**PROBLEM STATEMENT**: After finding the line containing "Produzir conteúdos que" below, please output that line and each following one through the line containing "estratégica do marketing digital", exactly as written.

^^^^

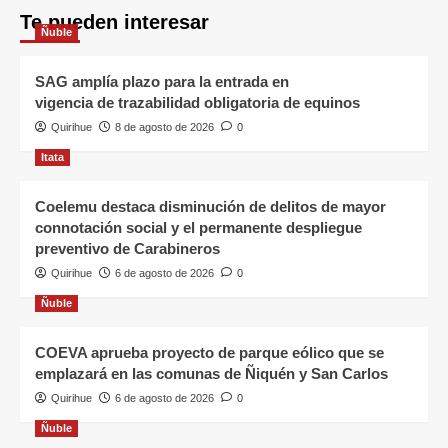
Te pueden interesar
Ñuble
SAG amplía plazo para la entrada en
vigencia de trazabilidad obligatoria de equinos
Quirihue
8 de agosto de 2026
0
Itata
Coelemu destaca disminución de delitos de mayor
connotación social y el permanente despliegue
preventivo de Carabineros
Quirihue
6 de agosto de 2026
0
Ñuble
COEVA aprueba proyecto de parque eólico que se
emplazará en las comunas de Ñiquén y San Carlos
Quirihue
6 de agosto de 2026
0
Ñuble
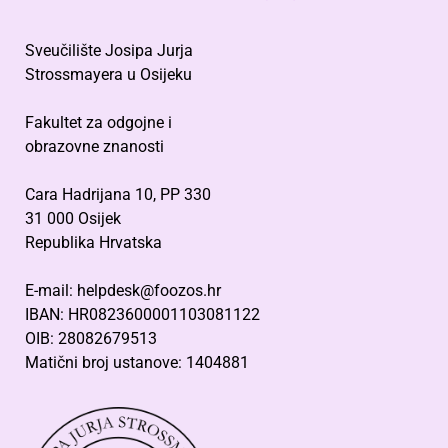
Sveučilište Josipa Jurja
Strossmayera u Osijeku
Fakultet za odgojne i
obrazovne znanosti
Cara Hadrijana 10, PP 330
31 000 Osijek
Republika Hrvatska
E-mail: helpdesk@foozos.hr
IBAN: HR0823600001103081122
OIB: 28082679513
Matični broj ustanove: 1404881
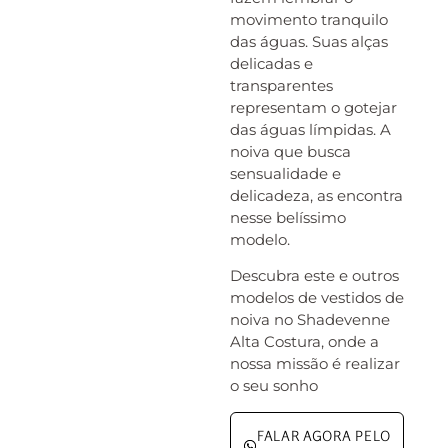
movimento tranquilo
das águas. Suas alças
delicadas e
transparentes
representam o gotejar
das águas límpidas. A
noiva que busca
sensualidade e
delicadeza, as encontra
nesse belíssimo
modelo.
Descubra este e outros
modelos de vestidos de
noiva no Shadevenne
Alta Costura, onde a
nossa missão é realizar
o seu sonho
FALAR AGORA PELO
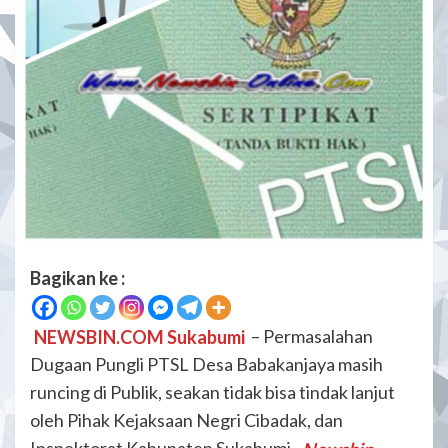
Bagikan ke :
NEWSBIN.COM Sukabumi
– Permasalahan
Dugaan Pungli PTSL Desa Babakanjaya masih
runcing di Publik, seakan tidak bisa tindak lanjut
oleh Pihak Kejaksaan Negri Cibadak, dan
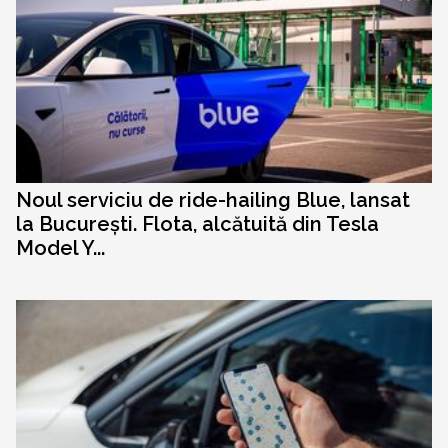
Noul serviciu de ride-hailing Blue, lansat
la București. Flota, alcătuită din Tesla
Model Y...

^^^^

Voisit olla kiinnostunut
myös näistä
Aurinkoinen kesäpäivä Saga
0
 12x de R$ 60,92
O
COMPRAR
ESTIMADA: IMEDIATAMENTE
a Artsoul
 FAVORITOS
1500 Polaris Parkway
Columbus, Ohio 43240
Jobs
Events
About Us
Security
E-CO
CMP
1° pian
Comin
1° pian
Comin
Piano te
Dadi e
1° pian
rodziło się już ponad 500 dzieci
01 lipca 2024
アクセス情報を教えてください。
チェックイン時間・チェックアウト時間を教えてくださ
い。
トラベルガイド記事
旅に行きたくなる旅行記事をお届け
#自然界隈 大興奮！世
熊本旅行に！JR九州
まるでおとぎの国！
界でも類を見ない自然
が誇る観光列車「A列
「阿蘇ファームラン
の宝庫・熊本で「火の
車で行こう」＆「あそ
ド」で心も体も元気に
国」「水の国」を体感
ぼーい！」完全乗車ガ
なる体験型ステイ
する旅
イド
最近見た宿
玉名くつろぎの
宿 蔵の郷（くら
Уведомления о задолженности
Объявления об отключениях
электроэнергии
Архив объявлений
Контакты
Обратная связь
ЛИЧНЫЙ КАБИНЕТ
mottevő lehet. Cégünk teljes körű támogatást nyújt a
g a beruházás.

^^^^

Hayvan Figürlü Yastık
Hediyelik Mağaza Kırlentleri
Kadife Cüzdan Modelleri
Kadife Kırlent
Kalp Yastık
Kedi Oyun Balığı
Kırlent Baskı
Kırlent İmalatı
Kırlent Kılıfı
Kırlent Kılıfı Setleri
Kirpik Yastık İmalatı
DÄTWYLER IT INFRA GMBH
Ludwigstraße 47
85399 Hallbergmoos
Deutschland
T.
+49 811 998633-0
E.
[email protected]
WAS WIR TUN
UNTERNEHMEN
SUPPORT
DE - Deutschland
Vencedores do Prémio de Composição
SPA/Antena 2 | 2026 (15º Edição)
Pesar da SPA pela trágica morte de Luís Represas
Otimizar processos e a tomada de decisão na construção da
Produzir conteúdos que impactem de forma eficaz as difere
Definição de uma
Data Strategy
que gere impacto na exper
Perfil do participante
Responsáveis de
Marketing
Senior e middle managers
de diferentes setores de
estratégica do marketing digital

^^^^

**ANSWER SPACE**:
Produzir conteúdos que impactem de forma eficaz as difere
Definição de uma
Data Strategy
que gere impacto na exper
Perfil do participante
Responsáveis de
Marketing
Senior e middle managers
de diferentes setores de
estratégica do marketing digital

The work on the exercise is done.